"Kalau lo nggak mau terima tawaran gue, ya udah. Jangan sewot gitu kali, Ghi! Pasang muka kaku kek patung gitu, malah bikin sulit dapet jodoh lho," cibir Vivian sedikit berteriak dekat telinga Ghidan. Pasalnya, saat ini pria itu sedang mengendarai motor besarnya ke arah Denpasar, dan dengan tidak tahu malu (tentu saja), Vivian kembali menumpang karena tujuan mereka satu arah.
"Saya nggak sewot," jawab Ghidan suaranya bercampur kencangnya angin.
"Nggak sewot tapi dari tadi tuh muka jutek terus kalau ke gue. Udah kayak kanebo dijemur sebulan tau nggak," gumam Vivian lirih. Bibir tipisnya kembali manyun saat ingat ide briliannya ditolak mentah-mentah oleh pria itu.
Padahal di luar sana banyak pasangan tak saling cinta yang menikah atas dasar bisnis kan? nikah kontrak gitu maksudnya.
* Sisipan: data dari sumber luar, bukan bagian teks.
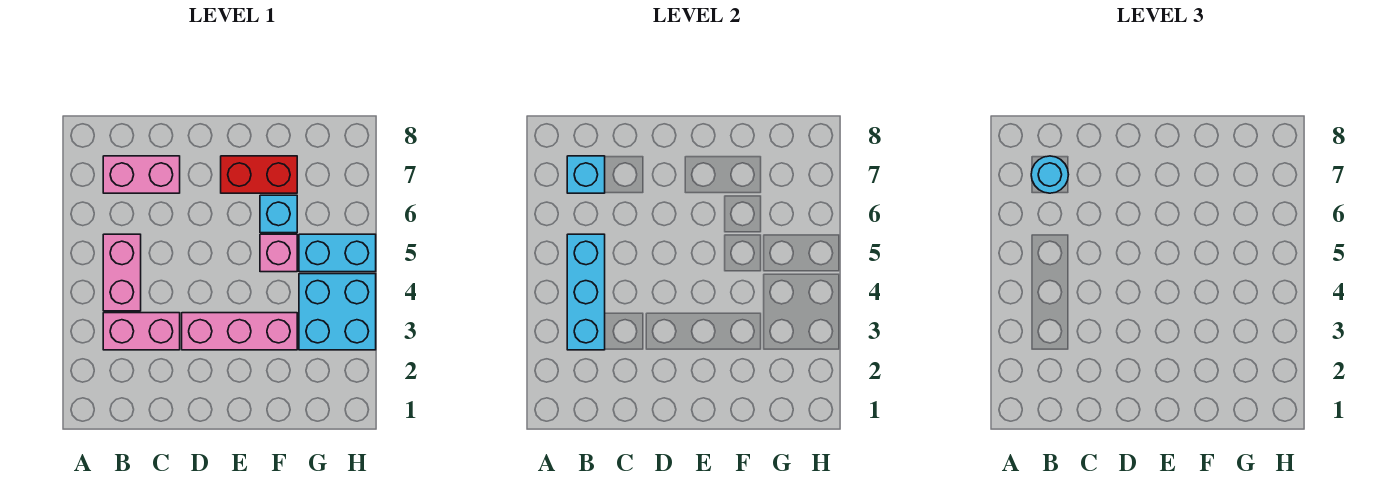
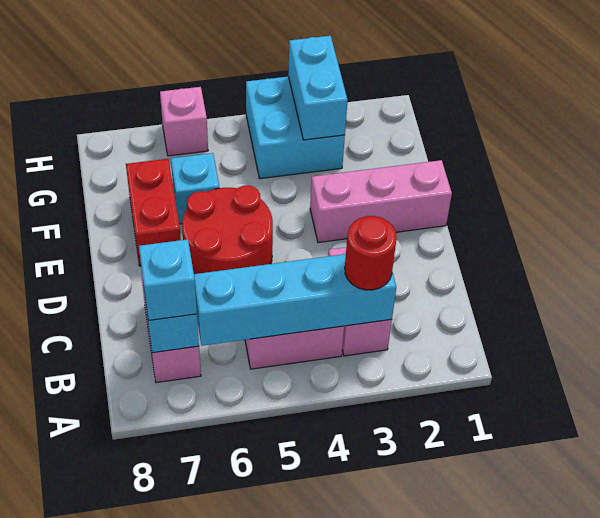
cyan brick B3:B5 level 2 -> cyan brick B3:B6 level 2
none -> red round brick B3 level 3
cyan round brick B7 level 3 -> cyan brick B7 level 3
pink brick D3:F3 level 1 -> pink brick E1:E3 level 1
none -> red round brick D5:E6 level 1
pink brick F5 level 1 -> pink brick H6 level 1
cyan brick G5:H5 level 1 -> cyan brick G3:H3 level 2

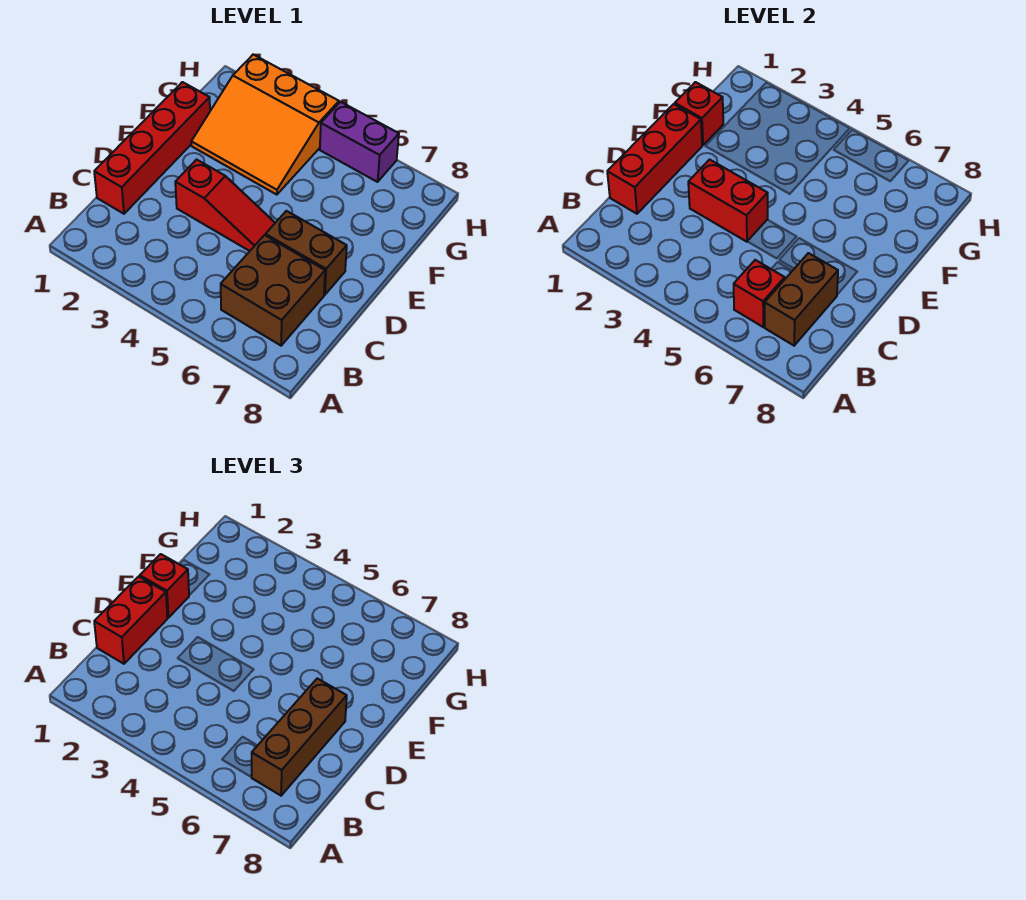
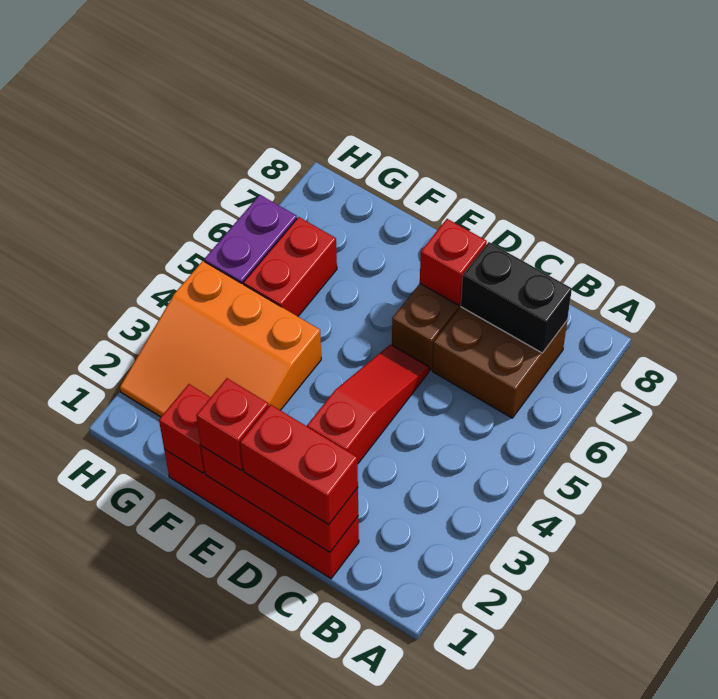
red brick B6 level 2 -> red brick D7 level 2
brown brick B7:C7 level 2 -> black brick B7:C7 level 2
brown brick B7:D7 level 3 -> none
red brick D3:D4 level 2 -> red brick G5:G6 level 1
orange slope F2:H4 level 1 top H -> orange slope F2:H4 level 1 top 4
Apalagi di dalam cerita n****+-n****+ romansa yang kerap ia baca. Jadi rasanya tak akan aneh kalau Vivian terapkan juga di dunia nyata. Toh nanti ujung-ujungnya akan menguntungkan kedua belah pihak. Ghidan bisa pamer istri ke keluarganya, dan Vivian ... tentu saja akan mendapat apa yang menjadi incarannya selama beberapa tahun ini. Rumah peninggalan mendiang sang ayah yang tengah ia perjuangkan agar tak jatuh ke tangan orang lain. Sayang, belum apa-apa Ghidan sudah menolak saran tersebut.
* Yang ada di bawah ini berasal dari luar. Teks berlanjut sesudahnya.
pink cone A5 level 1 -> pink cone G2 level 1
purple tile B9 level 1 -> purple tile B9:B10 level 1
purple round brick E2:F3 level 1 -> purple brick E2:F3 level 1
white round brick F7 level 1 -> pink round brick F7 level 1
Masalah rumah peninggalan mendiang ayahnya itu … bukan karena Vivian gila harta atau tak berpikir logis untuk melepaskan hal yang tak mungkin ia raih dengan kondisinya yang kini bisa dibilang mendadak bangkrut habis-habisan. Vivian hanya berusaha untuk berjuang mempertahankan rumah terakhir keluarganya. Agar semua kenangan yang ada di dalamnya tetap terjaga. Memang benar, segala isi atau furniture yang ada di sana bisa saja diganti dengan yang baru. Akan tetapi kenangan indah masa kecil Vivian yang bahagia yang pernah terjadi di rumah itu, tak akan pernah bisa ditukar. Dengan apa pun dan sebanyak apa pun nilai yang ditawarkan.
Vivian bukannya tak punya pertimbangan sebelum melontarkan ide itu. Kalau dipikir-pikir, daripada ia mengambil kontrak agensi model yang dulu pernah menaunginya beberapa tahun tapi sangat menyiksa mental dan batin lantaran salah satu oknum petingginya sempat melecehkannya. Rasanya lebih baik kalau ia menjadi istri kontrak yang perjanjiannya jelas kan? tinggal berakting menjadi istri yang patuh dan penyayang keluarga lalu ia bisa melanjutkan hidup dengan tenang. Dan yang lebih menyenangkan lagi, jika hal itu terjadi Vivian tak perlu meninggalkan passion yang tengah ia geluti selama ini.
"Saya antar sampai sini saja ya." Ghidan menghentikan laju motornya di area parkir bandara.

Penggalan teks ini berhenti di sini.